When is rough sleeping, not rough sleeping!

Paul Morrish | 02.03.18

Last night, Thursday the 1 March, the first day of spring, I slept a lot rougher than I normally do.

And I did so with over 200 other people similarly unaccustomed to sleeping outdoors in sub-zero temperatures.

LandAid’s first ever SleepOut, sponsored very kindly by Hammerson and Knight Frank, defied the worst that the ‘Beast from the East’ could throw at us (sheltered as we were under cover of Old Spitalfields Market in London’s East End) and was a huge success. Hundreds of property and construction professionals – surveyors, investors, developers, asset managers, builders, engineers, marketeers, and agents – left their beautiful City and West End offices and huddled together to raise money by ‘sleeping rough’ for the night.

But of course, we weren’t sleeping rough. We have jobs and homes. We were wrapped in hi-tech thermals and survival kit. We caught up with old friends, networked, and had a good time.

I woke up to the smell of concrete, damp and musty fellow-sleepers. Some were already awake and wandering around a little dazed. Others were still asleep.

I collared several sleepy-eyed individuals and asked them for their thoughts:

David Martin, Managing Director of 26 Letters PR, had found it hard to get to sleep, and once asleep, woke easily. “You hear every little noise – it was exhausting.” 

Alex Harrington-Griffin, LandAid Ambassador and Director of TrustedLand, commented on the noise as well. “When you’re at home, you hear people on the streets, sirens going past and so on. But here, even though we were in a secure area, everything felt nearer, more threatening. If you were sleeping on the streets, how could you ever feel safe?”

Several young people who had been supported by City YMCA talked to the assembled ‘sleepers’ a little about their experiences, about how they had first become homeless, and how City YMCA staff had been there for them when at they needed it most. One of the young people though concluded that for him, one of the messages he wanted people to leave with, was how surprised he was that there were so many people, standing in front of him, who were wanting to do something like a SleepOut to help – “I didn’t know there were people out there like you”.

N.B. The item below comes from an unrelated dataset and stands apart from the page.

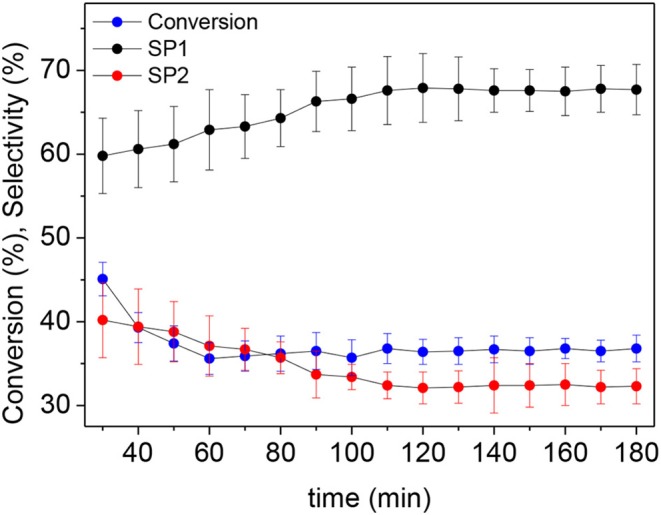
Catalytic performance of g-C3N4/Pt nanocatalyst during 180 min of reaction. Reaction conditions: 0.3 M levulinic acid solution in acetonitrile, 0.1 g of catalyst, T = 90 °C, P = 50 bar, Flow = 0.3 mL/min. SP1: selectivity to 1-ethyl-5-methylpyrrolidin-2-one, SP2: selectivity to 1-ethyl-2-(ethylideneamino)-5-methylpyrrolidin-2-ol.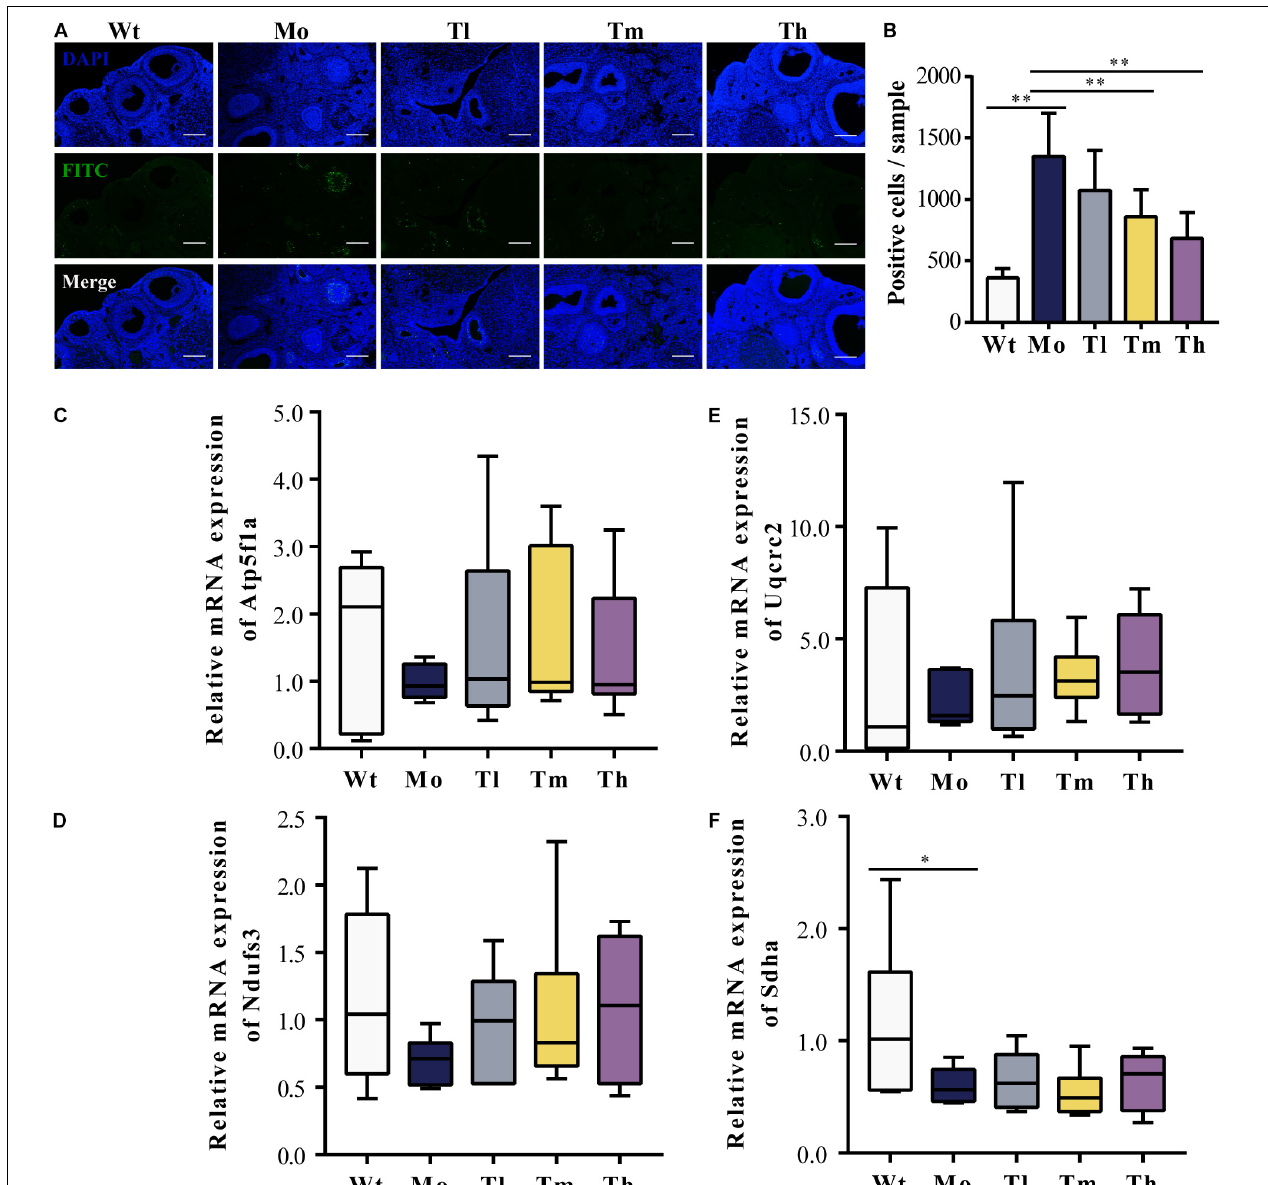
FIGURE 2 | Improvement of the ovarian microenvironment after rhGH administration. (A,B) TUNEL assay for evaluation of the apoptosis of ovarian cells. The nuclei were labeled with DAPI staining (blue) and fragmented DNA were stained with FITC-12-dUTP (green), quantified by counting the number of FITC-labeled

We said our “Goodbyes”, went off, had warm showers, hot breakfasts, tweeted about our experience, and went to work. We did something that to many will have seemed inexplicable, for one night, confident that the next day, normal service would be resumed.

But for more and more people, what we did is normal.

The numbers of people sleeping rough are at a 7-year high. And as most people appreciate, rough sleeping is only the tip of the homelessness iceberg.

Hundreds of thousands of our fellow citizens are without the comfort or security of a decent place to call home. While we see so many sleeping out on the streets of our cities and towns, hundreds of thousands more are in poor quality temporary accommodation, whole families are in one room in expensive yet shabby BnBs, or sleeping on floors or sofas with no where to keep stuff safe, or to call their own.

And increasingly, it is affecting young people.

It is this specific aspect of the bigger homelessness crisis that LandAid is working to tackle. Working with well over one hundred property and construction companies, networks and associations, we’ve been raising funds for outstanding smaller to medium-sized charities, right around the UK, who share our determination to end youth homelessness.

In City YMCA London, we’ve found one such charity – and are proud to be doing everything we can to help them complete the total rebuilding of their former East London hostel. When it’s finished, LandAid House (as the new building will be called) will provide safe, secure and supported accommodation for 146 young homeless Londoners at any one time.

But for now, I’m lucky to be thawing out. And sitting here, writing this, I’m absolutely confident that every one of the 200 of us who slept out for LandAid on the first day of Spring 2018, or the thousands who take part in charity sleepouts every year, will be able to imagine and empathise just a little bit better with the brutal reality of rough sleeping.

And we know that we did something, together, to make a difference.